Major, state-owned Chinese refiners may cut run rates below 70% to cope with falling demand, industry consultant JLC said, while operating rates at privately-owned independent refineries in the eastern Chinese province of Shandong may be cut to below 50%.

Almost all of China’s biggest crude suppliers are Opec+ members. Even before coronavirus began to affect oil consumption, the swing producers that make up Opec+ were in trouble.

The hard-won output deal they reached in December failed to deliver any significant cuts to total output levels, and prices have drifted lower.

The deal’s scheduled to expire at the end of March. Simply extending the cuts will do nothing to improve the worsening balances between supply and demand, and it will take more to light a fire under oil prices.

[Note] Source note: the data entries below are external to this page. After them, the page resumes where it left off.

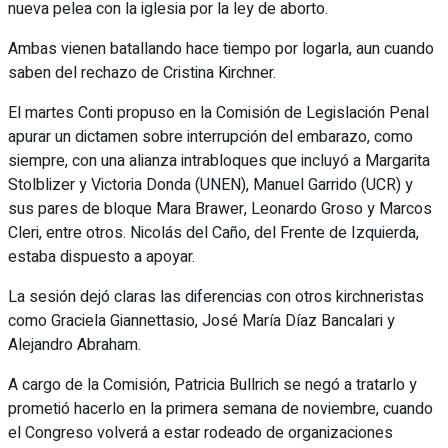
nueva pelea con la iglesia por la ley de aborto.
Ambas vienen batallando hace tiempo por logarla, aun cuando
saben del rechazo de Cristina Kirchner.
El martes Conti propuso en la Comisión de Legislación Penal
apurar un dictamen sobre interrupción del embarazo, como
siempre, con una alianza intrabloques que incluyó a Margarita
Stolblizer y Victoria Donda (UNEN), Manuel Garrido (UCR) y
sus pares de bloque Mara Brawer, Leonardo Groso y Marcos
Cleri, entre otros. Nicolás del Caño, del Frente de Izquierda,
estaba dispuesto a apoyar.
La sesión dejó claras las diferencias con otros kirchneristas
como Graciela Giannettasio, José María Díaz Bancalari y
Alejandro Abraham.
A cargo de la Comisión, Patricia Bullrich se negó a tratarlo y
prometió hacerlo en la primera semana de noviembre, cuando
el Congreso volverá a estar rodeado de organizaciones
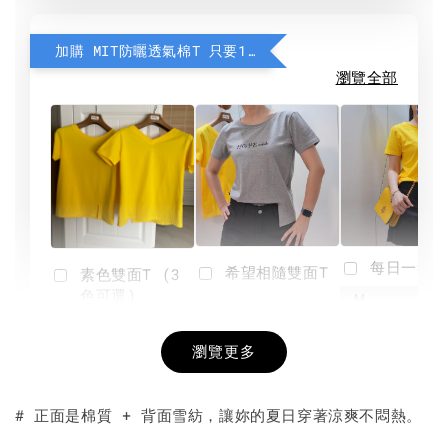
加購 MIT防曬透氣棉T 只要190元
瀏覽全部
每日一笑雙
希望相隨雙面T
素色雙面T (3
色可選)
-
NT$ 190
瀏覽更多
NT$ 450
-
+
-
+
NT$ 190
NT$ 190
NT$ 450
NT$ 450
# 正面是棉質 + 背面雪紡，讓妳的夏日穿著涼爽不悶熱。
加入購物車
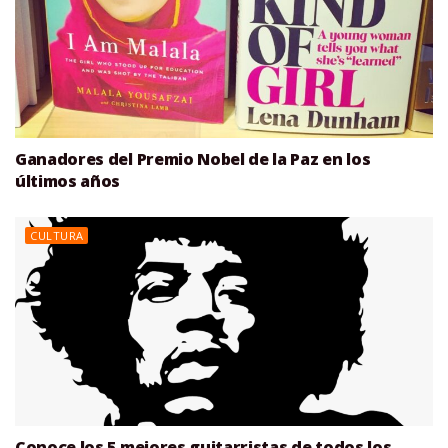
Ganadores del Premio Nobel de la Paz en los
últimos años
CULTURA
Conoce los 5 mejores guitarristas de todos los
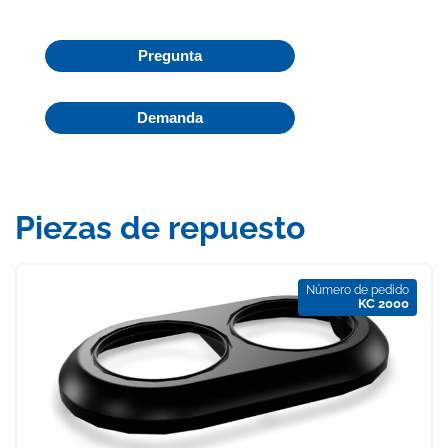
Pregunta
Demanda
Piezas de repuesto
Número de pedido
KC 2000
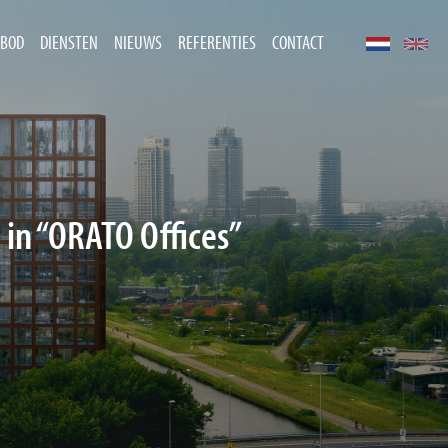
BOD
DIENSTEN
NIEUWS
REFERENTIES
CONTACT
in “ORATO Offices”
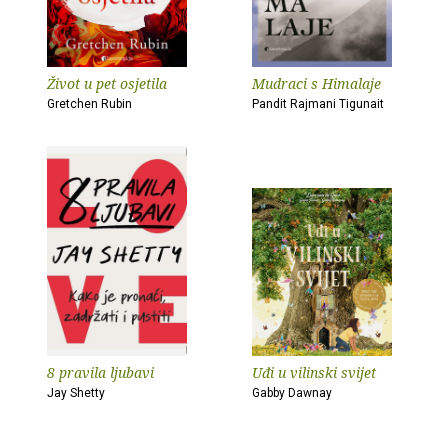
Život u pet osjetila
Mudraci s Himalaje
Gretchen Rubin
Pandit Rajmani Tigunait
8 pravila ljubavi
Uđi u vilinski svijet
Jay Shetty
Gabby Dawnay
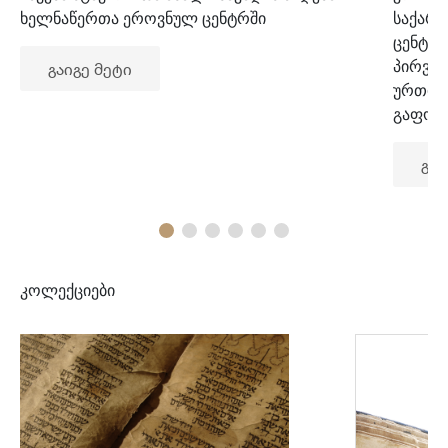
ხელნაწერთა ეროვნულ ცენტრში
საქარ
ცენტრ
პირვე
გაიგე მეტი
ურთიე
გაფორ
გაი
კოლექციები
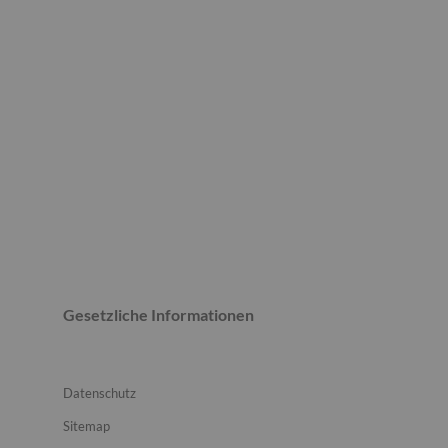
Gesetzliche Informationen
Datenschutz
Sitemap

Deeper cuts will be much harder to agree — Russia, for one, is against them — but that’s the only thing that will lift prices in the face of a Chinese slowdown.

There are signs that slowdown is happening. Sales of Latin American oil cargoes to China ground to a halt last week.

Arabian Gulf producers are receiving preliminary nominations from their customers of how much oil they want in March, and that will indicate whether Chinese refiners seek to reduce the volumes they lift from export terminals in the region.

Non-Opec countries — led by the US, Norway, Brazil, and new producer, Guyana — were already expected to add two extra barrels for every additional one consumed worldwide this year, squeezing Opec.

The loss of much of China’s oil-demand growth will crush the producer group under the weight of falling oil prices, unless, collectively, they cut their output further.

Separately, there has been talk about how the coronavirus might erode trust between the Chinese public and its leadership.

In the US, however, the coronavirus is likely to have the opposite effect: to increase the re-election chances of the president, Donald Trump.

The public-health and economic risks of the virus are significant, and it could be a front-page story for months.

Even if the coronavirus does not lead to many deaths in the West, that risk will continue for some time, and quarantines and travel bans will continue.

That will make Trump’s nationalism seem understated. Hundreds of flights to China have been cancelled, countries are refusing to receive (or deciding to quarantine) Chinese nationals or visitors from China, and China is severely limiting travel within the country.

Travel bans no longer seem unconstitutional, even if voters are confusing normal times with times of pandemic.

When the flight of Americans returning from Wuhan was sent to Alaska last week, instead of San Francisco, and subject to quarantine, very few political complaints were heard, including from leading Democrats.

There might still be arguments about whether that was a justified violation of civil liberties, but the notion that a pandemic requires the federal government to take such measures, without a congressional vote, is not seriously contested.

That is going to help any incumbent US president who believes in the strong exercise of executive power, as does Trump.

Trump’s suspicions about China also now seem to be more justified. Of course, they have been more about trade and foreign policy than public-health.

Still, the general feeling being conveyed by the news — “Bad Things Are Coming Out of China” — makes Trump seem prescient, regardless of whether his views are justified.

American voters are more likely to harbour negative feelings toward China and to support a nationalistic stance. Whether the issue is trade or pandemics is a second-order detail.

If the coronavirus continues to be an issue in the build-up to the US general election in November, it might discourage large public gatherings and thus make it more difficult for the challenger to campaign.

The incumbent can appear presidential by implementing policies — such as increased vaccine production — that any president would.